▶ **Required action**
Please reproduce every line of text in the material below word for word, and leave the pictures out of your answer.

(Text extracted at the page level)
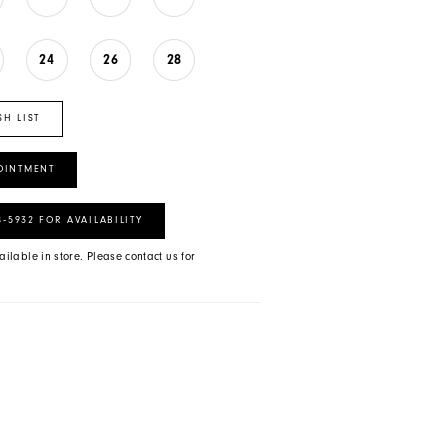
24
26
28
SH LIST
OINTMENT
8‑5932 FOR AVAILABILITY
ailable in store. Please contact us for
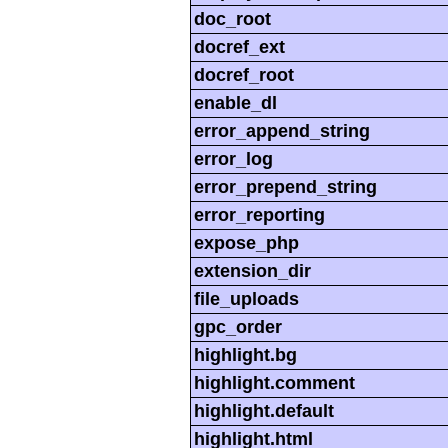
doc_root
docref_ext
docref_root
enable_dl
error_append_string
error_log
error_prepend_string
error_reporting
expose_php
extension_dir
file_uploads
gpc_order
highlight.bg
highlight.comment
highlight.default
highlight.html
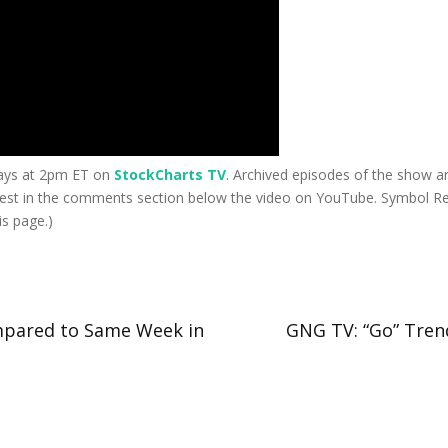
days at 2pm ET on
StockCharts TV
. Archived episodes of the show ar
est in the comments section below the video on YouTube. Symbol Req
s page.)
mpared to Same Week in
GNG TV: “Go” Trend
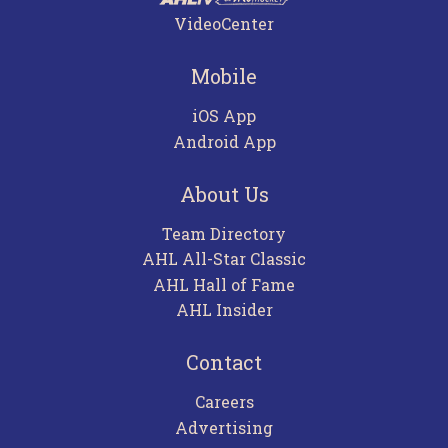
VideoCenter
Mobile
iOS App
Android App
About Us
Team Directory
AHL All-Star Classic
AHL Hall of Fame
AHL Insider
Contact
Careers
Advertising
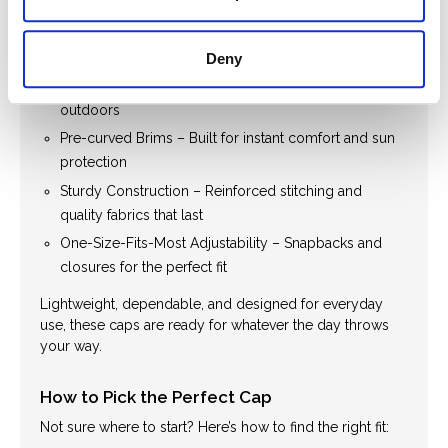
Durable Design. Comfortable Build.
Western life is anything but slow—and our caps are
made to keep up.
Deny
Breathable Materials – Ideal for hot, active days
outdoors
Pre-curved Brims – Built for instant comfort and sun
protection
Sturdy Construction – Reinforced stitching and
quality fabrics that last
One-Size-Fits-Most Adjustability – Snapbacks and
closures for the perfect fit
Lightweight, dependable, and designed for everyday
use, these caps are ready for whatever the day throws
your way.
How to Pick the Perfect Cap
Not sure where to start? Here’s how to find the right fit:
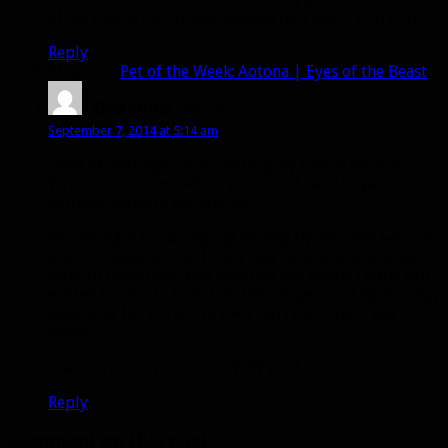
of my hunters a bit ago. Named him Geico. Fun hunt.
Reply
Pingback:
Pet of the Week: Aotona | Eyes of the Beast
Omashoo
says:
September 7, 2014 at 5:14 am
I was exceedingly lucky getting my Loque back in
Wrath. You know, before you could switch specs
without going to the trainer.
So one night I’m doing my mining flyover and a druid
posts in General that Loque was up and did anyone
want to tame him? Not only did she guard Loque but
waited for me to hearth to Dal, respec, and fly (slowly)
back. And for the life of me I can’t remember her
name.
There are nice people in WoW still!
Reply
Comment on this post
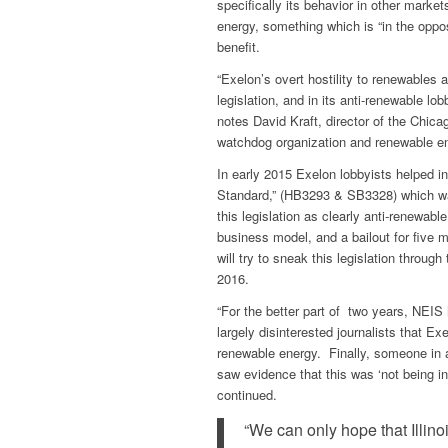
specifically its behavior in other market
energy, something which is “in the oppo
benefit.
“Exelon’s overt hostility to renewables an
legislation, and in its anti-renewable l
notes David Kraft, director of the Chica
watchdog organization and renewable e
In early 2015 Exelon lobbyists helped in
Standard,” (HB3293 & SB3328) which wa
this legislation as clearly anti-renewabl
business model, and a bailout for five 
will try to sneak this legislation through
2016.
“For the better part of two years, NEIS 
largely disinterested journalists that E
renewable energy. Finally, someone in a
saw evidence that this was ‘not being in 
continued.
“We can only hope that Illin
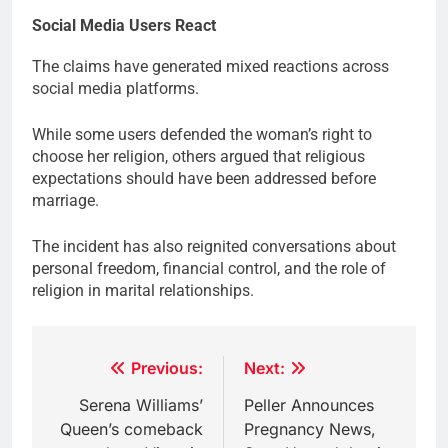
Social Media Users React
The claims have generated mixed reactions across
social media platforms.
While some users defended the woman’s right to
choose her religion, others argued that religious
expectations should have been addressed before
marriage.
The incident has also reignited conversations about
personal freedom, financial control, and the role of
religion in marital relationships.
Post
Previous:
Next:
navigation
Serena Williams’
Peller Announces
Queen’s comeback
Pregnancy News,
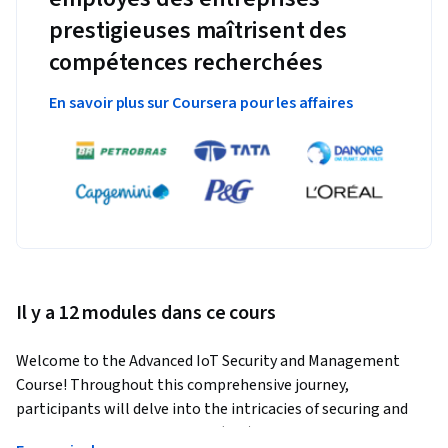
prestigieuses maîtrisent des
compétences recherchées
En savoir plus sur Coursera pour les affaires
Il y a 12 modules dans ce cours
Welcome to the Advanced IoT Security and Management 
Course! Throughout this comprehensive journey, 
participants will delve into the intricacies of securing and 
managing Internet of Things (IoT) devices and systems. 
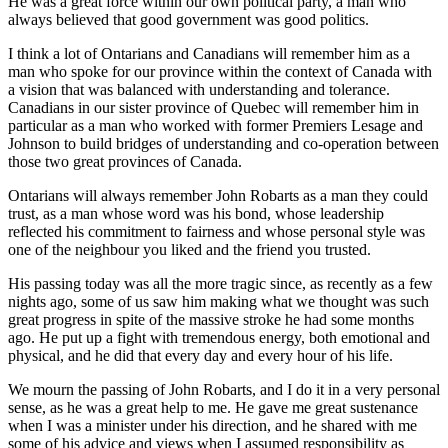
He was a great force within our own political party, a man who
always believed that good government was good politics.
I think a lot of Ontarians and Canadians will remember him as a
man who spoke for our province within the context of Canada with
a vision that was balanced with understanding and tolerance.
Canadians in our sister province of Quebec will remember him in
particular as a man who worked with former Premiers Lesage and
Johnson to build bridges of understanding and co-operation between
those two great provinces of Canada.
Ontarians will always remember John Robarts as a man they could
trust, as a man whose word was his bond, whose leadership
reflected his commitment to fairness and whose personal style was
one of the neighbour you liked and the friend you trusted.
His passing today was all the more tragic since, as recently as a few
nights ago, some of us saw him making what we thought was such
great progress in spite of the massive stroke he had some months
ago. He put up a fight with tremendous energy, both emotional and
physical, and he did that every day and every hour of his life.
We mourn the passing of John Robarts, and I do it in a very personal
sense, as he was a great help to me. He gave me great sustenance
when I was a minister under his direction, and he shared with me
some of his advice and views when I assumed responsibility as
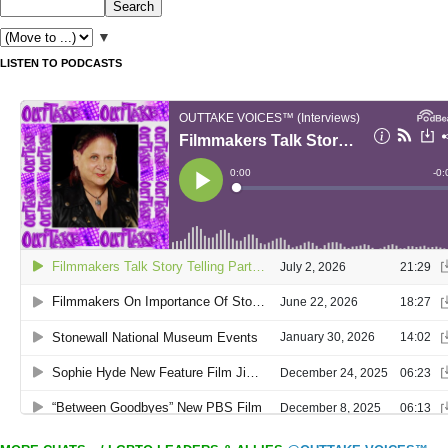
▼
LISTEN TO PODCASTS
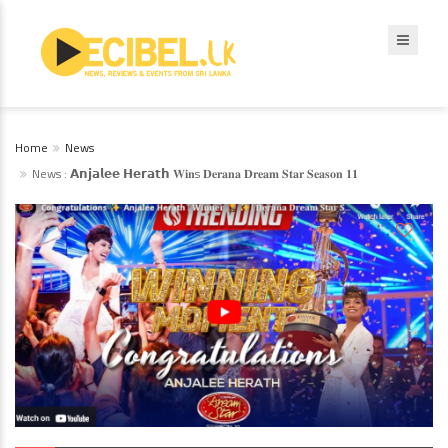
Home
News
News : 𝗔𝗻𝗷𝗮𝗹𝗲𝗲 𝗛𝗲𝗿𝗮𝘁𝗵 𝐖𝐢𝐧s 𝐃𝐞𝐫𝐚𝐧𝐚 𝐃𝐫𝐞𝐚𝐦 𝐒𝐭𝐚𝐫 𝐒𝐞𝐚𝐬𝐨𝐧 𝟏𝟏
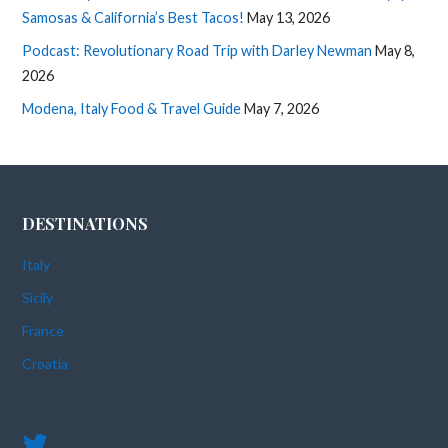
Samosas & California’s Best Tacos!
May 13, 2026
Podcast: Revolutionary Road Trip with Darley Newman
May 8,
2026
Modena, Italy Food & Travel Guide
May 7, 2026
DESTINATIONS
Italy
Sicily
France
Croatia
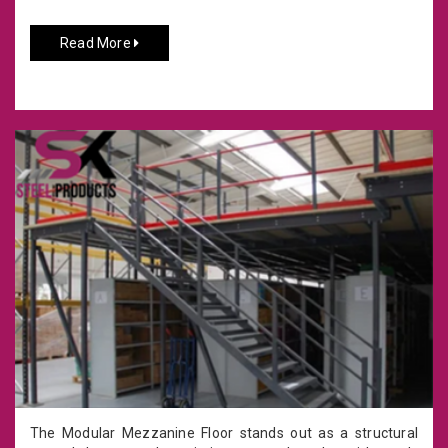
Read More
The Modular Mezzanine Floor stands out as a structural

▶ **Solved exercise**
24
26
28
SH LIST
OINTMENT
8‑5932 FOR AVAILABILITY
ailable in store. Please contact us for
doc_root
docref_ext
docref_root
enable_dl
error_append_string
error_log
error_prepend_string
error_reporting
expose_php
extension_dir
file_uploads
gpc_order
highlight.bg
highlight.comment
highlight.default
highlight.html
days at 2pm ET on
StockCharts TV
. Archived episodes of the show ar
est in the comments section below the video on YouTube. Symbol Req
s page.)
mpared to Same Week in
GNG TV: “Go” Trend
VideoCenter
Mobile
iOS App
Android App
About Us
Team Directory
AHL All-Star Classic
AHL Hall of Fame
AHL Insider
Contact
Careers
Advertising
Durable Design. Comfortable Build.
Western life is anything but slow—and our caps are
made to keep up.
Deny
Breathable Materials – Ideal for hot, active days
outdoors
Pre-curved Brims – Built for instant comfort and sun
protection
Sturdy Construction – Reinforced stitching and
quality fabrics that last
One-Size-Fits-Most Adjustability – Snapbacks and
closures for the perfect fit
Lightweight, dependable, and designed for everyday
use, these caps are ready for whatever the day throws
your way.
How to Pick the Perfect Cap
Not sure where to start? Here’s how to find the right fit:
of my hunters a bit ago. Named him Geico. Fun hunt.
Reply
Pingback:
Pet of the Week: Aotona | Eyes of the Beast
Omashoo
says:
September 7, 2014 at 5:14 am
I was exceedingly lucky getting my Loque back in
Wrath. You know, before you could switch specs
without going to the trainer.
So one night I’m doing my mining flyover and a druid
posts in General that Loque was up and did anyone
want to tame him? Not only did she guard Loque but
waited for me to hearth to Dal, respec, and fly (slowly)
back. And for the life of me I can’t remember her
name.
There are nice people in WoW still!
Reply
Comment on this post
specifically its behavior in other market
energy, something which is “in the oppo
benefit.
“Exelon’s overt hostility to renewables an
legislation, and in its anti-renewable l
notes David Kraft, director of the Chica
watchdog organization and renewable e
In early 2015 Exelon lobbyists helped in
Standard,” (HB3293 & SB3328) which wa
this legislation as clearly anti-renewabl
business model, and a bailout for five 
will try to sneak this legislation through
2016.
“For the better part of two years, NEIS 
largely disinterested journalists that E
renewable energy. Finally, someone in a
saw evidence that this was ‘not being in 
continued.
“We can only hope that Illin
Social Media Users React
The claims have generated mixed reactions across
social media platforms.
While some users defended the woman’s right to
choose her religion, others argued that religious
expectations should have been addressed before
marriage.
The incident has also reignited conversations about
personal freedom, financial control, and the role of
religion in marital relationships.
Post
Previous:
Next:
navigation
Serena Williams’
Peller Announces
Queen’s comeback
Pregnancy News,
prestigieuses maîtrisent des
compétences recherchées
En savoir plus sur Coursera pour les affaires
Il y a 12 modules dans ce cours
Welcome to the Advanced IoT Security and Management 
Course! Throughout this comprehensive journey, 
participants will delve into the intricacies of securing and 
managing Internet of Things (IoT) devices and systems. 
He was a great force within our own political party, a man who
always believed that good government was good politics.
I think a lot of Ontarians and Canadians will remember him as a
man who spoke for our province within the context of Canada with
a vision that was balanced with understanding and tolerance.
Canadians in our sister province of Quebec will remember him in
particular as a man who worked with former Premiers Lesage and
Johnson to build bridges of understanding and co-operation between
those two great provinces of Canada.
Ontarians will always remember John Robarts as a man they could
trust, as a man whose word was his bond, whose leadership
reflected his commitment to fairness and whose personal style was
one of the neighbour you liked and the friend you trusted.
His passing today was all the more tragic since, as recently as a few
nights ago, some of us saw him making what we thought was such
great progress in spite of the massive stroke he had some months
ago. He put up a fight with tremendous energy, both emotional and
physical, and he did that every day and every hour of his life.
We mourn the passing of John Robarts, and I do it in a very personal
sense, as he was a great help to me. He gave me great sustenance
when I was a minister under his direction, and he shared with me
some of his advice and views when I assumed responsibility as
▼
LISTEN TO PODCASTS
Home
News
News : 𝗔𝗻𝗷𝗮𝗹𝗲𝗲 𝗛𝗲𝗿𝗮𝘁𝗵 𝐖𝐢𝐧s 𝐃𝐞𝐫𝐚𝐧𝐚 𝐃𝐫𝐞𝐚𝐦 𝐒𝐭𝐚𝐫 𝐒𝐞𝐚𝐬𝐨𝐧 𝟏𝟏
Samosas & California’s Best Tacos!
May 13, 2026
Podcast: Revolutionary Road Trip with Darley Newman
May 8,
2026
Modena, Italy Food & Travel Guide
May 7, 2026
DESTINATIONS
Italy
Sicily
France
Croatia
Read More
The Modular Mezzanine Floor stands out as a structural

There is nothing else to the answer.